Working at different marketing agencies around New York will definitely kill you if you do it long enough. The “no rules” smaller shops where you get screamed at and called names and you are carrying the financial future of the agency on your shoulders going into every pitch. The giant agency where you’re a number and no one is paying enough attention to you to get anywhere (I worked at Ogilvy for 3 years and there were a solid 6 months where I did zero work because I faded into the background). The exciting startups where I was lied to, not listened to and then failed at. Luckily I’m closing out the decade with a very good job that I like a lot, but holy shit, everything else before that was really Not Great.
Speaking of work, from one of those shitty jobs I gained the best thing in my life — Reb. We met at a company holiday party. I was severely underdressed and new and didn’t know anyone so she introduced herself. I thought she was pretty and nice. Anyway, fast forward 8 years and we’re married. Reb, without a doubt, is the only woman I’ve ever been with that completely knows me. She knows exactly what each degree of my grumpiness means. She knows exactly when I need to be left alone.
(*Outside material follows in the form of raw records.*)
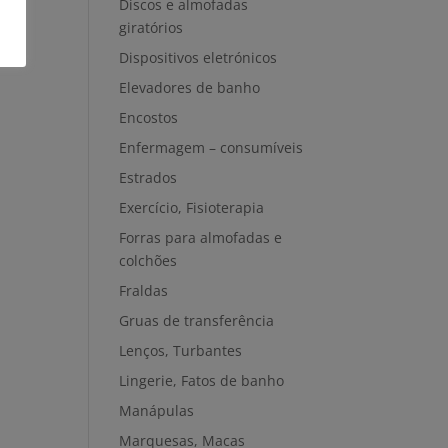
Discos e almofadas
giratórios
Dispositivos eletrónicos
Elevadores de banho
Encostos
Enfermagem – consumíveis
Estrados
Exercício, Fisioterapia
Forras para almofadas e
colchões
Fraldas
Gruas de transferência
Lenços, Turbantes
Lingerie, Fatos de banho
Manápulas
Marquesas, Macas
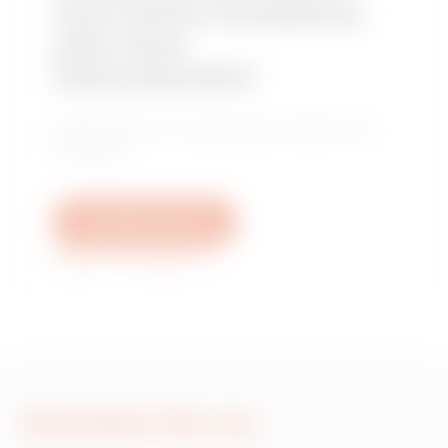
nach einem Installateur
oder einer
Verkaufsstelle?
Finden Sie Ihren zuverlässigen Händler oder
Installateur.
Schreiben Sie uns
Weitere Informationen
Schreiben Sie uns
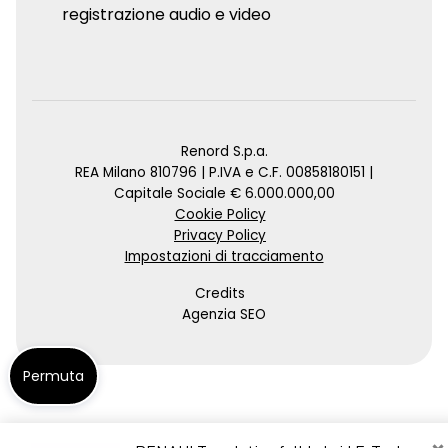
registrazione audio e video
Renord S.p.a.
REA Milano 810796 | P.IVA e C.F. 00858180151 |
Capitale Sociale € 6.000.000,00
Cookie Policy
Privacy Policy
Impostazioni di tracciamento
Credits
Agenzia SEO
Permuta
She knows what makes me happy, how my brain works, what my values are and how I see the world. Thankfully, she’s been nice enough stick around knowing all that. Strangely, I don’t look at marrying her as this big personal milestone, like this special once-in-a-lifetime thing that you’re supposed to measure your life in Before and After around. Marrying her was the most natural thing in the world, so it feels like she’s always been there. Without her, I would indulge the worst parts of myself, wither and descend into a life of hatefulness and frozen pizza from CVS. She helped me let go of my anger, my defining trait, and I owe her a lot for that. I found her in this decade, and she’ll be a part of every other decade too.
In 2020 I’ll be 36 years old. That’s, like, almost 40. As the years go on and the memories fade and my friends turn gray and wear dad sneakers and I get excited about stock trades and spend my Sundays cooking and my parents turn into helpless old fuddy-duddies and everything sucks, my 20s seem further and further away. Starting this decade as Mr. Cool Guy and ending it as Mr. Still Sort of Cool But Also Very Sensible Man is probably the best I could have asked for. I often joke that New Yorkers stay 25 for 10 years because none of us can afford to buy houses or have kids or do what adults normally do. I think on some level this is true, but for me less so. I don’t have a house or kids, or do a lot of the shit my suburb friends do. But at the same time, I feel profoundly different than I did 10 years ago. For those that know me best, they would (hopefully) tell you that I’m fundamentally the same, but the experiences I’ve had have helped me shed a lot of my shittier qualities and indulge in the better ones. I still have a long way to go, but I think in the last 10 years I’ve made some very good progress. I would give myself a solid B+.
I honestly have no idea what 2020 will bring for me. There are a few things I want to do but in the last 10 years, my self-discipline has gotten 0% better, so we’ll see if they actually happen. But as the photo album in my mind continues to fray and fade, I hope in 2020 I make a better effort to preserve it, so that I can continue to learn, evolve and grow.
I mean, if you’re not doing that, then what’s the point?